What you need to do: Reproduce the data exactly as given, except for any images.
(Supplied data)
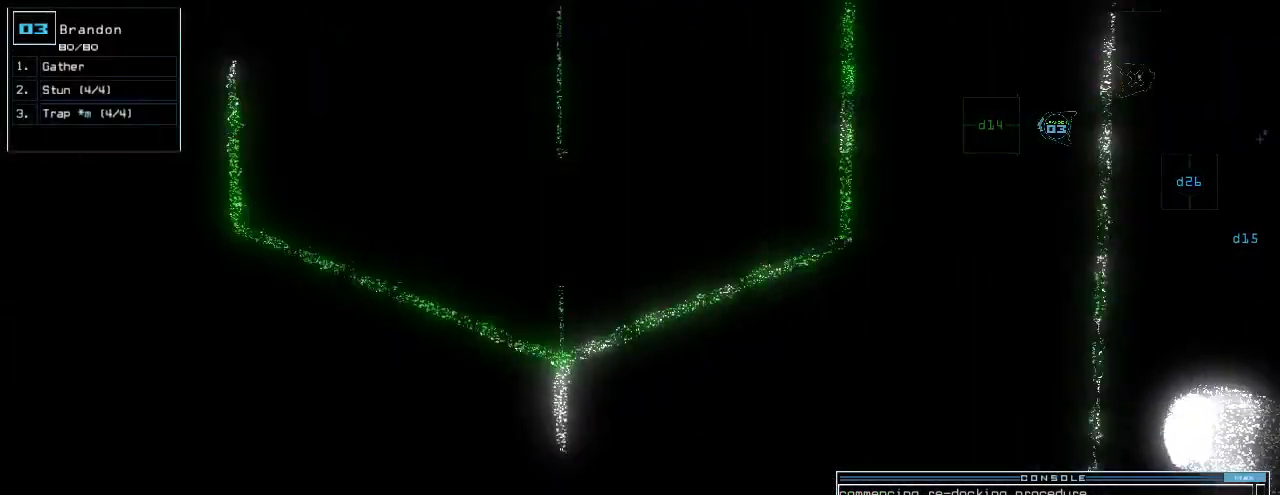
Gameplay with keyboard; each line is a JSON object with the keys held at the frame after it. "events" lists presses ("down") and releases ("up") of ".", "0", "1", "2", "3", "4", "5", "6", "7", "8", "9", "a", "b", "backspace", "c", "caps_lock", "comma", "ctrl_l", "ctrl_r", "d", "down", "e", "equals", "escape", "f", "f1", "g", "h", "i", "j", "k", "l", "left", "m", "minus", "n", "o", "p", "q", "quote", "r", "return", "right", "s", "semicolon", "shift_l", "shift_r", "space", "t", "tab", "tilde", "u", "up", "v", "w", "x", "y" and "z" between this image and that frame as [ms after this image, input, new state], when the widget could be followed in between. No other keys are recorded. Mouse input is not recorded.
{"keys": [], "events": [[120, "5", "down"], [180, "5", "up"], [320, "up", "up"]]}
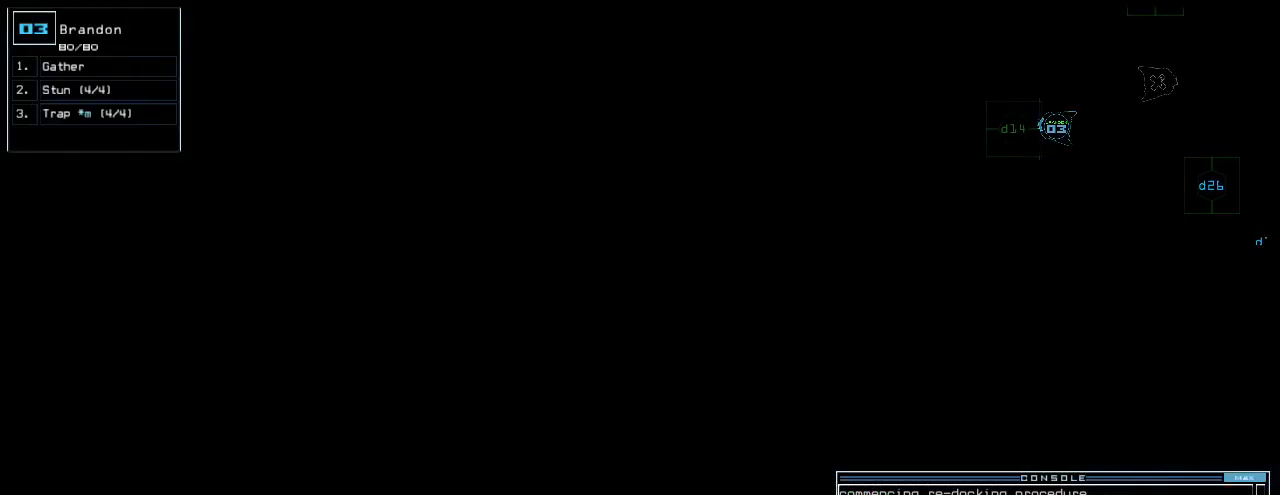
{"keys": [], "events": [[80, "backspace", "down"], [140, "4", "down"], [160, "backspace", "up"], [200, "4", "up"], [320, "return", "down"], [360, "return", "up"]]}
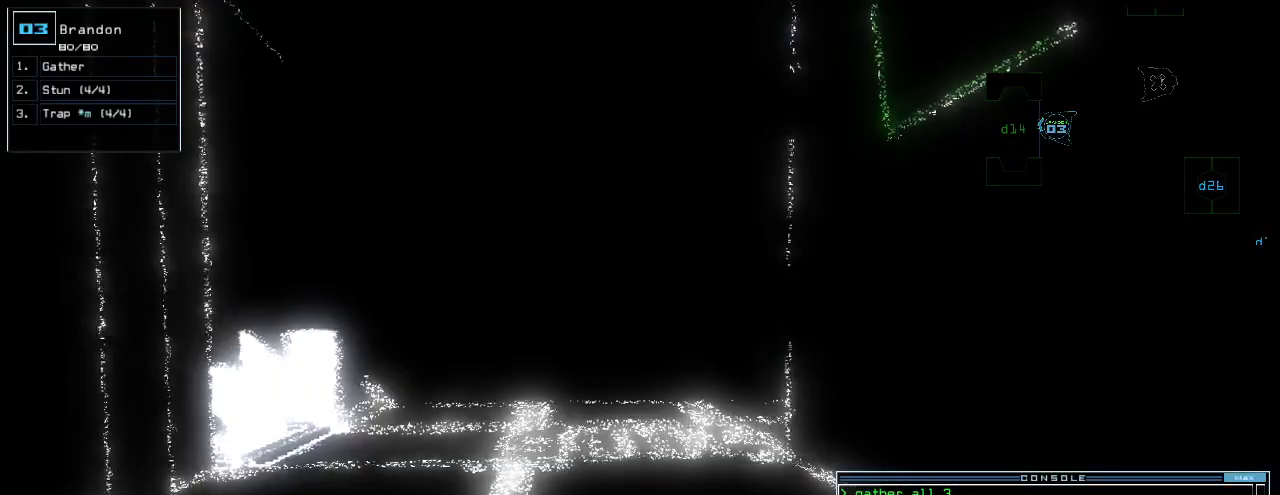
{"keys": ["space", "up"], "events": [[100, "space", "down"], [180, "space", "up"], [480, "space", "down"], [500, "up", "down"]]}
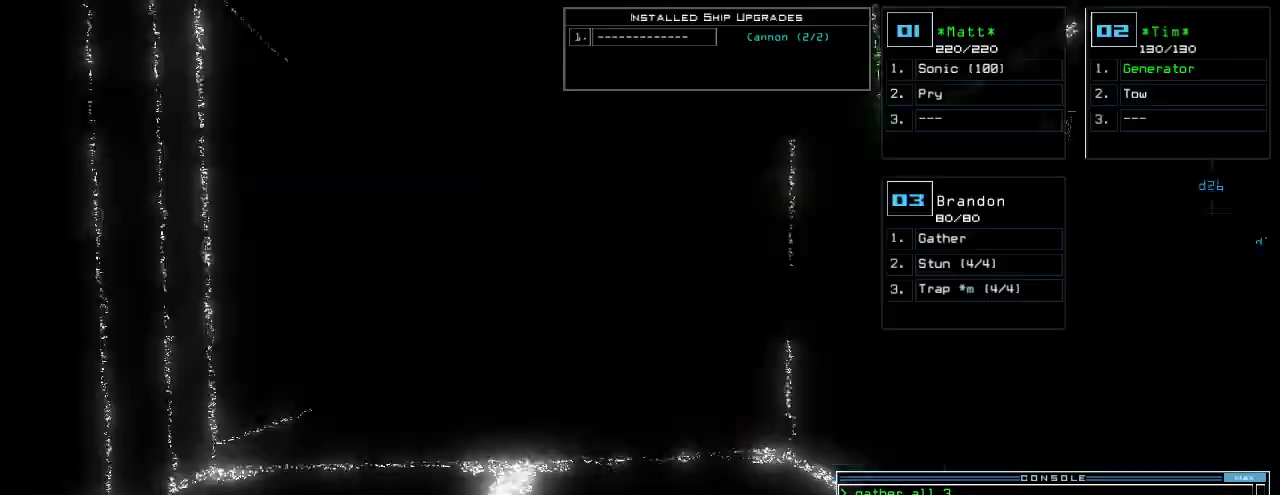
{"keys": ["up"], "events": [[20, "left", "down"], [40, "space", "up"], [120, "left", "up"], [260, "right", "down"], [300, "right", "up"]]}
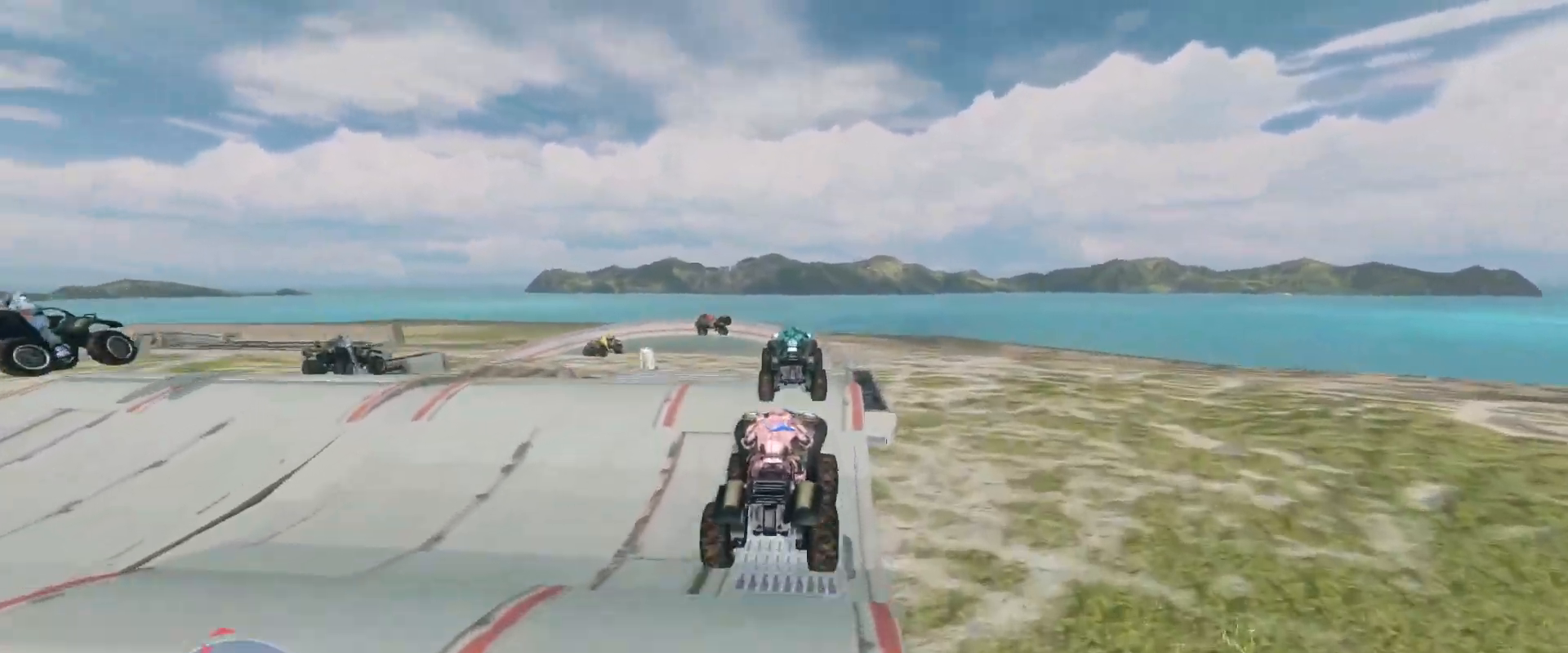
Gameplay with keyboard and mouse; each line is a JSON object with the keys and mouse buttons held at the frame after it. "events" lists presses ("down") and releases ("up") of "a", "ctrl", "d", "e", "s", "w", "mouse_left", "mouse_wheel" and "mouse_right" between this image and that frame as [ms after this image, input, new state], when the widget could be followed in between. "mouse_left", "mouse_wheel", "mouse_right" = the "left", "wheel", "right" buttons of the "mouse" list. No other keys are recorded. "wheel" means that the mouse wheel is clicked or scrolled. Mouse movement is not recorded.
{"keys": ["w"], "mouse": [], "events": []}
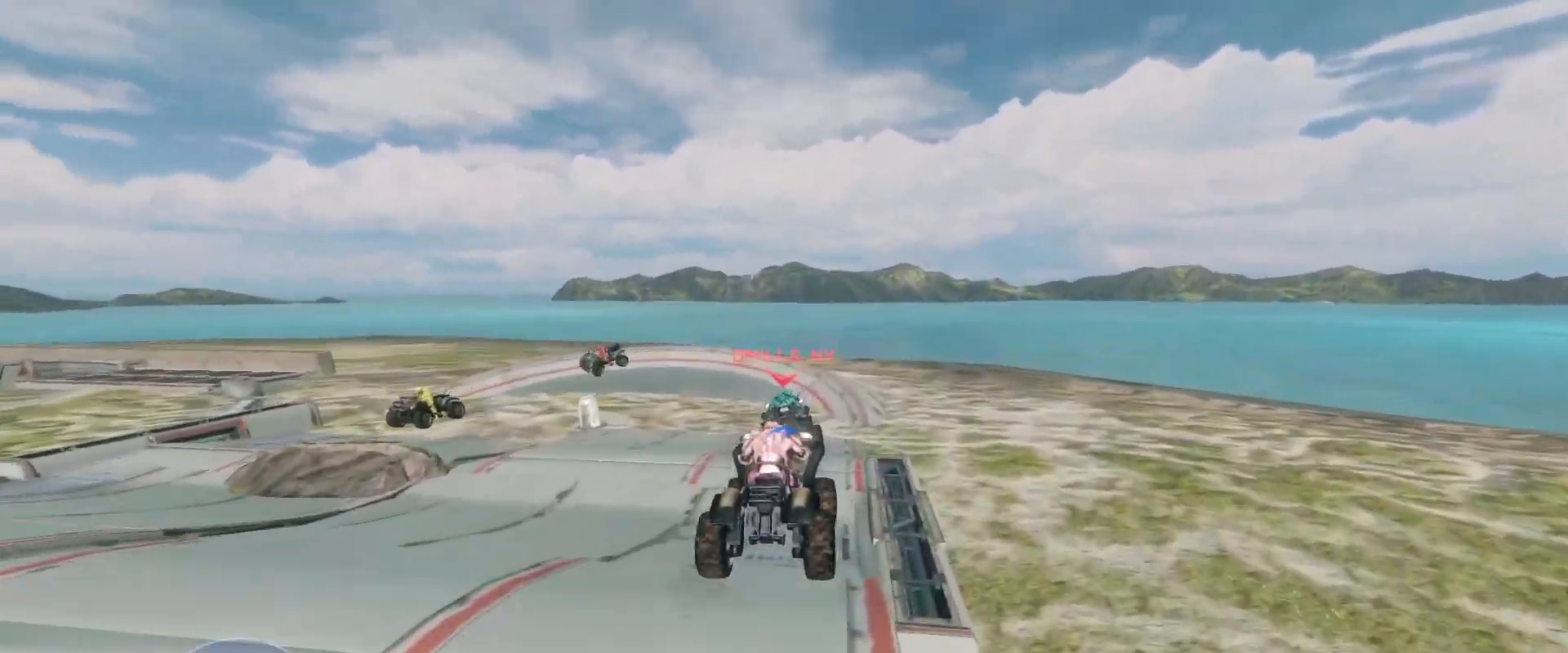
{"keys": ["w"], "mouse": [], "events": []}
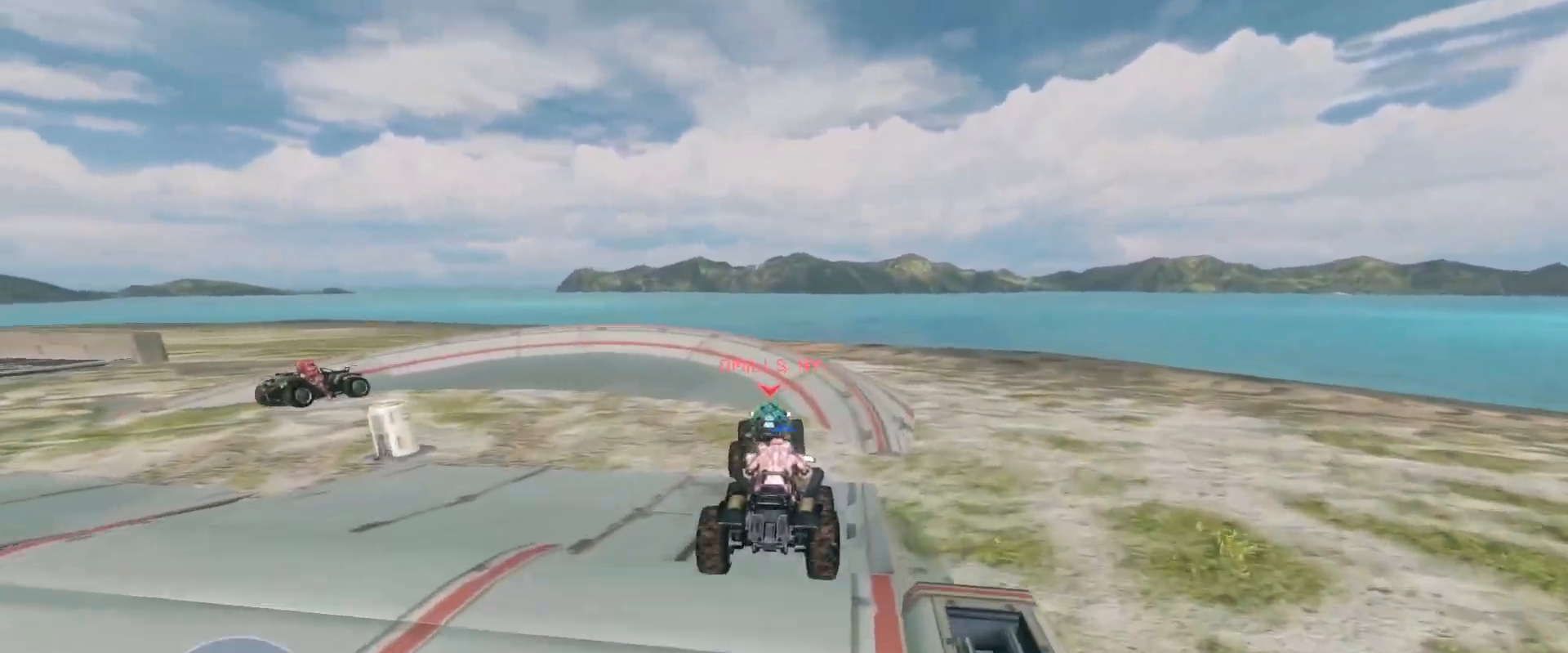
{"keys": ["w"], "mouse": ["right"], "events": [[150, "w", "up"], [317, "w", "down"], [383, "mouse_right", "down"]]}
(End Supplied data)
Completed task:
Gameplay with keyboard; each line is a JSON object with the keys held at the frame after it. "events" lists presses ("down") and releases ("up") of ".", "0", "1", "2", "3", "4", "5", "6", "7", "8", "9", "a", "b", "backspace", "c", "caps_lock", "comma", "ctrl_l", "ctrl_r", "d", "down", "e", "equals", "escape", "f", "f1", "g", "h", "i", "j", "k", "l", "left", "m", "minus", "n", "o", "p", "q", "quote", "r", "return", "right", "s", "semicolon", "shift_l", "shift_r", "space", "t", "tab", "tilde", "u", "up", "v", "w", "x", "y" and "z" between this image and that frame as [ms after this image, input, new state], when the widget could be followed in between. No other keys are recorded. Mouse input is not recorded.
{"keys": [], "events": [[120, "5", "down"], [180, "5", "up"], [320, "up", "up"]]}
{"keys": [], "events": [[80, "backspace", "down"], [140, "4", "down"], [160, "backspace", "up"], [200, "4", "up"], [320, "return", "down"], [360, "return", "up"]]}
{"keys": ["space", "up"], "events": [[100, "space", "down"], [180, "space", "up"], [480, "space", "down"], [500, "up", "down"]]}
{"keys": ["up"], "events": [[20, "left", "down"], [40, "space", "up"], [120, "left", "up"], [260, "right", "down"], [300, "right", "up"]]}
Gameplay with keyboard and mouse; each line is a JSON object with the keys and mouse buttons held at the frame after it. "events" lists presses ("down") and releases ("up") of "a", "ctrl", "d", "e", "s", "w", "mouse_left", "mouse_wheel" and "mouse_right" between this image and that frame as [ms after this image, input, new state], when the widget could be followed in between. "mouse_left", "mouse_wheel", "mouse_right" = the "left", "wheel", "right" buttons of the "mouse" list. No other keys are recorded. "wheel" means that the mouse wheel is clicked or scrolled. Mouse movement is not recorded.
{"keys": ["w"], "mouse": [], "events": []}
{"keys": ["w"], "mouse": [], "events": []}
{"keys": ["w"], "mouse": ["right"], "events": [[150, "w", "up"], [317, "w", "down"], [383, "mouse_right", "down"]]}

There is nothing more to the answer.